§ Task to complete
Wherever the string "gente" shows up in the data below, copy the whole line.

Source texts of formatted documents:
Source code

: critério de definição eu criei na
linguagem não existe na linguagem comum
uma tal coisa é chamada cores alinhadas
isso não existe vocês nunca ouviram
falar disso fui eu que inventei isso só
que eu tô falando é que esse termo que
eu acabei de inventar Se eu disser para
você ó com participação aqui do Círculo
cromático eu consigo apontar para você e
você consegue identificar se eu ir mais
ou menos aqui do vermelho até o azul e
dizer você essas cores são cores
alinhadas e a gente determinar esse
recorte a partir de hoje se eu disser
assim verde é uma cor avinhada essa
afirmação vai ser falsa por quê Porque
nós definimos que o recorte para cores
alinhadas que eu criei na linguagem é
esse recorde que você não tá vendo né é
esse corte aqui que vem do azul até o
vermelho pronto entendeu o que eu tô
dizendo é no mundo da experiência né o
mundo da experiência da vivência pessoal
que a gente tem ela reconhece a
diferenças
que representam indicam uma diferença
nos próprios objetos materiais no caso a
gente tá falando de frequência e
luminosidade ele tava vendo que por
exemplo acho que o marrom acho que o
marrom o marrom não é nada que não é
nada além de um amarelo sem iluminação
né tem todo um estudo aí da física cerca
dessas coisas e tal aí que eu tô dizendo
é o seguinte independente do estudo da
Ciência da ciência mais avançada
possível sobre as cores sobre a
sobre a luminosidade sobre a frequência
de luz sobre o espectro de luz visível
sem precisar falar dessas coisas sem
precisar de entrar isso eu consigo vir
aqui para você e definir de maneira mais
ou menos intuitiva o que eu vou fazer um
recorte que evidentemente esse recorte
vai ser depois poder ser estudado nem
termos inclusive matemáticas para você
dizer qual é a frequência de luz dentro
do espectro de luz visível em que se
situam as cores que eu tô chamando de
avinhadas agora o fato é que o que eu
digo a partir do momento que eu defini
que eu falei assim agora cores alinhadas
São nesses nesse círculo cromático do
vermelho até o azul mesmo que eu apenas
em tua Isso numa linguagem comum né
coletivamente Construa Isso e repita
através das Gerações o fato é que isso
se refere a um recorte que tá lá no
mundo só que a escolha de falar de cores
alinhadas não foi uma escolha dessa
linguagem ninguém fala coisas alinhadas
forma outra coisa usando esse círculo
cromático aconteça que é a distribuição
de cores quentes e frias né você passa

§ Solution to the problem
alinhadas e a gente determinar esse
que a gente tem ela reconhece a
gente tá falando de frequência e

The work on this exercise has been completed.